Why I Am Writing my Thesis on Curses?

I am currently in the midst of writing my MPhil thesis on curses in Pauline letters. This means, among other things, that I spend a lot of time reading, thinking and writing about curses. And not just the imprecations that are found in the letters of Paul but also Greco-Roman curses that are roughly contemporary with them. So why did I choose this topic? It does not seem to be a particularly optimistic one. There are, indeed, more cheerful things to ponder, but studying curses is fascinating and helpful in many ways.

We do not make much (if any) use of curses in the modern Western world. One does not hear of fans of FC Barcelona casting a binding spell on the Real Madrid football team. When someone’s business is in trouble he rarely, if ever, tries to find the curse tablet prepared by the owner of another company. And although grave-vandalism does happen, it does not occur to us that a dreadful imprecation engraved on a tomb would scare off potential offenders.

It was not so, however, in the ancient world. Pliny the Elder wrote this frequently cited statement in his Natural History: There is indeed nobody who does not fear to be spell-bound by imprecations (Nat. 28.4.19). Curses were widely used and widely feared. They were part of some laws, they protected religious traditions, they were appealed to as a means of achieving justice for the powerless. They were also utilised to gain an advantage in various spheres of life such as love, sport, lawsuit or commerce.

So let us look at some examples that illustrate what I am talking about.

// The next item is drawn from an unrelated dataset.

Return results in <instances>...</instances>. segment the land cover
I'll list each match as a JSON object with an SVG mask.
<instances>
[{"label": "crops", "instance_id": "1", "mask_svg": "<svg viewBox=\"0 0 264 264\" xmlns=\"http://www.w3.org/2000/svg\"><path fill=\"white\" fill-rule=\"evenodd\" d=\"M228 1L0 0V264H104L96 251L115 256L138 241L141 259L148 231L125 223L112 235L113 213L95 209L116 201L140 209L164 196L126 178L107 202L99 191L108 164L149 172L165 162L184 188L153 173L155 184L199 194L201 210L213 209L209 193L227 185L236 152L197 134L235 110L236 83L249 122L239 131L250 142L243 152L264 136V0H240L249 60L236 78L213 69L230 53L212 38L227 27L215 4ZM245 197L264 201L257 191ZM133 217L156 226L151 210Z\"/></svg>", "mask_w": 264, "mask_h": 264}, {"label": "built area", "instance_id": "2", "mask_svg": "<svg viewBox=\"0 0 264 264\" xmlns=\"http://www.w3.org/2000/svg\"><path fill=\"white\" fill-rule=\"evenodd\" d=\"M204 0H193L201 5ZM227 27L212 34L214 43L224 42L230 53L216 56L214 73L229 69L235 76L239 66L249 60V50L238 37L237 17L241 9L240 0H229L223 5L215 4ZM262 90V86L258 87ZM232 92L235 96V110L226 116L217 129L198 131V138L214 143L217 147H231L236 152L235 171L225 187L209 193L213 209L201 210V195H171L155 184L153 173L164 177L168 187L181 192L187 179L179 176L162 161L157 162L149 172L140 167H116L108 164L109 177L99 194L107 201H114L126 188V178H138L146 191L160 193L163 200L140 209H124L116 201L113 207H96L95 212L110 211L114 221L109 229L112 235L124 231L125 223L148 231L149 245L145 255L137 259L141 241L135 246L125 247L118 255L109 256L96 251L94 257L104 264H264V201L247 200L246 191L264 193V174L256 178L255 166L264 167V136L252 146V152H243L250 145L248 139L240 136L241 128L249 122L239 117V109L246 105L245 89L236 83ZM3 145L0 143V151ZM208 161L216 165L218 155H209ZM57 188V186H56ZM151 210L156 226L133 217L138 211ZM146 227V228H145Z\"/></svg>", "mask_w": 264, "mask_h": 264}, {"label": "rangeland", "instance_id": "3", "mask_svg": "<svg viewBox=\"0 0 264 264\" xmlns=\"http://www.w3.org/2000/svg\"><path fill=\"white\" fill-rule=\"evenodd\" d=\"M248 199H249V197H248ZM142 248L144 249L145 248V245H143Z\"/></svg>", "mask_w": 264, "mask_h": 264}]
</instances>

In ancient Anatolia (modern-day Turkey) many epitaph inscriptions were concluded with imprecations on anyone who would dare to vandalise the monument or bury someone else in the grave. We find such curses on pagan, Jewish and Christian graves alike. Some of them are quite fascinating. For instance, here is the text from a funerary inscription dated to the 3rd century AD:

(But if anyone will introduce another body,) he will have to reckon with the most high God, and may the sickle of curse (enter) into his house (and leave no one behind).1

Where does the sickle of curse come from? Probably from Zechariah 5:1. In Hebrew the prophet sees a flying ‘scroll,’ but, according to the Greek translation of the Old Testament, he sees a ‘sickle’. The Hebrew words for ‘scroll’ (megilla) and ‘sickle’ (maggal) are similar, and hence this substitution is easily explicable. We can see, that this particular epitaph inscription was almost certainly Jewish and the curse was inscribed to protect the grave.

On another grave on the island Rheneia in the 2nd century B.C. someone placed this inscription:

I call upon and beseech the highest god, Lord of the spirits and of all flesh, against those who by deceit murdered or cast a spell/poisoned miserable Heraklea, untimely dead, causing her to spill her innocent blood in unjust fashion, so that the same happen to those who murdered or cast spell on/poisoned her and also to their children (…)2

Here we have the family of a woman who died prematurely suspecting that her death was not entirely natural. The Greek leaves room for interpretation, and they may have in mind poisoning or casting a lethal spell. But whatever it was, the family resorts to the only means they have to vindicate justice; that is, they curse the murdered – whoever it was – and ask God to put this imprecation into effect. Because of the biblical language this inscription was also probably made by Jews or Samaritans. 

On the lighter side, what shall a woman do when she is afraid that her partner may be flirting with other women? One lady who lived in Attica in the 4th century B.C. knew exactly what to do and inscribed on a small lead tablet the following words:

(I bind?) Aristokudes and the women who will be seen with him. May he not marry any other woman or young maiden.3

I am studying curses because they open a fascinating window into a world that was very much like our world and yet very different from our world at the same time.  On the one hand, ancient people were solving their problems by means that we in the modern West are unlikely to utilise. On the other hand, they were dealing with the very same problems that we have… death of loved ones, jealousy, fear of death and what happens afterwards.

And, bringing this post to Paul, I think we should pay attention when he says If anyone is preaching to you a gospel contrary to the one you received let him be accursed (Ga 1:9 ESV) or If anyone has no love for the Lord, let him be accursed. Our Lord, come! (1 Cor 16:22 ESV). I do not think these are just rhetorical techniques that express how important is the subject matter to Paul. They come from a world where people actually believed in imprecations and took them very seriously.


The cover image is a photograph of a curse tablet that is displayed in the Brisith Museum. It reads: “I curse Tretia Maria and her life and mind and memory and liver and lungs mixed up together, and her words, thoughts and memory; thus may she be unable to speak what things are concealed, nor be able.” The photograph is taken from the Wikimedia Commons. For the description of the object see the website of the British Museum.

  1. Johan H. M. Strubbe, ‘Curses Against Violation of the Grace in Jewish Epitaphs of Asia Minor’, in Studies in Early Jewish Epigraphy (Leiden: Brill, 1994), 111.
  2. John H. Gager, Curse Tablets and Binding Spells from the Ancient World (New York & Oxford: Oxford University Press, 1992), 187.
  3. Gager, Curse Tablets and Binding Spells, 91.